This is what we all wanted to see. Everyone in Denver is over the national media dismissing the Nuggets as an afterthought, believing what happened last May was because of Jokic and sprinkles of pixie dust. Friday, the Nuggets stopped being reactionary. Passiveness became a stranger.

They took the game to the Wolves — whether it was Murray elbowing his way into the lane or Jokic smashing into Rudy Gobert in the paint. Their supporting actors wandered into the spotlight in a way so common last postseason. Aaron Gordon made back-to-back 3s in the third quarter, accepting the Timberwolves’ dare to shoot. When things got a little greasy, Michael Porter Jr. drilled a 3 from Target Field, stretching the advantage to 26 points.
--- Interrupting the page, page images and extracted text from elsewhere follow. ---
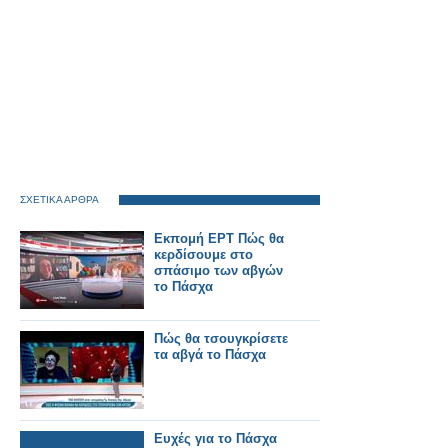
ΣΧΕΤΙΚΑ ΑΡΘΡΑ
Εκπομή ΕΡΤ Πώς θα
κερδίσουμε στο
σπάσιμο των αβγών
το Πάσχα
Πώς θα τσουγκρίσετε
τα αβγά το Πάσχα
Ευχές για το Πάσχα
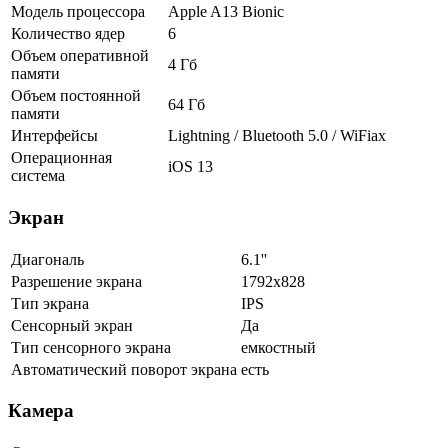
Модель процессора
Apple A13 Bionic
Количество ядер
6
Объем оперативной
4 Гб
памяти
Объем постоянной
64 Гб
памяти
Интерфейсы
Lightning / Bluetooth 5.0 / WiFiax
Операционная
iOS 13
система
Экран
Диагональ
6.1''
Разрешение экрана
1792x828
Тип экрана
IPS
Сенсорный экран
Да
Тип сенсорного экрана
емкостный
Автоматический поворот экрана
есть
Камера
These were the Nuggets who made memories and gave us all goosebumps. This was the team that made a parade possible. Tell them they are not good enough, back them into a corner, and they fought like a wolverine on an espresso.

It all started with Murray. While Jokic is the engine of this team, Murray is the vibe. He was more of a character than a man of character in the two losses. Friday, he flourished in the aura of anger. The more hostile the crowd became, the better he played. The redder in the face the Timberwolves got — and man did the Nuggets benefit from a tightly called game by Tony Brothers’ officiating crew — the steadier Murray became.

No one wanted him in this game. I believed he deserved a suspension for his hat trick of a tossed towel, heating pad and money sign. Murray got the last laugh. Well, check that. The final smirk.

His teammates congratulated him. Malone, who had a run-in with a fan in the fourth quarter that led to two men exiting, praised him.

It was enough to make Nuggets Nation smile. Murray did not just lead the Nuggets to a win. He rubbed it in. The only thing missing was the tip of his black cowboy hat.